=== ENUNCIADO 1 ===
Segundo o trecho do documento, quem é o melhor intérprete da Bíblia?
=== ENUNCIADO 2 ===
Por favor, modifique a parte do trecho do documento que abre com as palavras "Se não unirmos" e fecha com "ao Novo Testamento.", escrevendo-a de novo com "o povo eleito" no lugar de cada ocorrência de "Israel".

== TRECHO DO DOCUMENTO

Se não unirmos isso, se não aceitarmos e compreendermos isso, teremos dificuldades de crer que Israel é a Igreja e que a Igreja é Israel. À luz deste princípio partimos desta direção entendendo a fé e a esperança como algo comum ao Velho Testamento e ao Novo Testamento.
Antes de continuarmos, devemos dar uma explicação. Vamos citar alguns textos do Novo Testamento e muitos poderão pensar: O irmão vai falar de Igreja no Velho Testamento e, para isso, cita textos do Novo Testamento? Mas o melhor interprete da Bíblia é ela mesma. Quem melhor interpreta o Antigo Testamento é a própria Bíblia. Se nos dirigimos ao NT para entender a interpretação do VT é porque partimos do princípio de que a verdadeira interpretação do Antigo Testamento está no Novo Testamento.
Hebreus 11:1-3 e 8
“Ora, a fé é a certeza de coisas que se esperam, a convicção de fatos que se não vêem. Pois, pela fé, os antigos obtiveram bom testemunho. Pela fé, entendemos que foi o universo formado pela palavra de Deus, de maneira que o visível veio a existir das coisas que não aparecem” (vss. 1-3).
Temos aqui um conceito neotestamentário de fé. No v. 1 temos um paralelismo sinonímico. Paralelismo é uma característica da língua hebraica. Lembramos, porém, que os autores do Novo Testamento eram judeus na sua maioria e sua estrutura de escrita era obviamente judaica. Mesmo escrevendo em grego, o pensamento era judaico tanto quanto sua estrutura de escrita. Por isso temos este paralelismo que é uma forma de dizer a mesma verdade de forma diferente. O que é fé? “Fé é a certeza de coisas que se esperam”. O que mais é fé? “A convicção de fatos que se não vêem”. O que é sinônimo aqui? Aqui “certeza” é sinônimo de “convicção”; “coisas que se esperam” é sinônimo de “fatos que se não vêem”. A fé está firmada não em dúvidas, mas em certezas, porém não naquilo que se vê. Impressionante! Até porque a própria raiz da palavra “FÉ”, na língua hebraica, se origina de uma palavra que na sua base, na sua múltipla utilização como palavra de uma língua, traz a idéia de verdade, firmeza, como uma árvore que bem plantada não se abala. Em hebraico a palavra “āman” de onde provem a palavra “ĕmûnâ” que é “fé” ou “fidelidade” e que vem da mesma raiz, tem um sentido de algo que está fincado e que não se abala.

====
== ITENS DE DADOS

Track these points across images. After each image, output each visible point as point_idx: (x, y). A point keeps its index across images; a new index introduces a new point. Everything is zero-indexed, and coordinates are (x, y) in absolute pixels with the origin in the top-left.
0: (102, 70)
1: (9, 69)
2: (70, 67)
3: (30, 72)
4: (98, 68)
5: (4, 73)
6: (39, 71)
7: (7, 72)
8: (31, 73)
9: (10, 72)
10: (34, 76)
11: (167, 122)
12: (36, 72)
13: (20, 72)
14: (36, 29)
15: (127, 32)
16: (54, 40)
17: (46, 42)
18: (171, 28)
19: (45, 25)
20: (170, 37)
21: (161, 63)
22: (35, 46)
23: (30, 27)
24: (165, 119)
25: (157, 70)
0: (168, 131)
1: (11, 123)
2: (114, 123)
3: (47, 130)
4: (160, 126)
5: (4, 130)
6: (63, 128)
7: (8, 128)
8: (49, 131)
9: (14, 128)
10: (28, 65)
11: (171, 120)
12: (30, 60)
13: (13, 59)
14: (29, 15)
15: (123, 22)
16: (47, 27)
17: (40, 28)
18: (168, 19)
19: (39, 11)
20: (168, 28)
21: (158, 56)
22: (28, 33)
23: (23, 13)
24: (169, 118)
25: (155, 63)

====

=== RESPOSTA 1 ===
A própria Bíblia.

=== RESPOSTA 2 ===
Se não unirmos isso, se não aceitarmos e compreendermos isso, teremos dificuldades de crer que o povo eleito é a Igreja e que a Igreja é o povo eleito. À luz deste princípio partimos desta direção entendendo a fé e a esperança como algo comum ao Velho Testamento e ao Novo Testamento.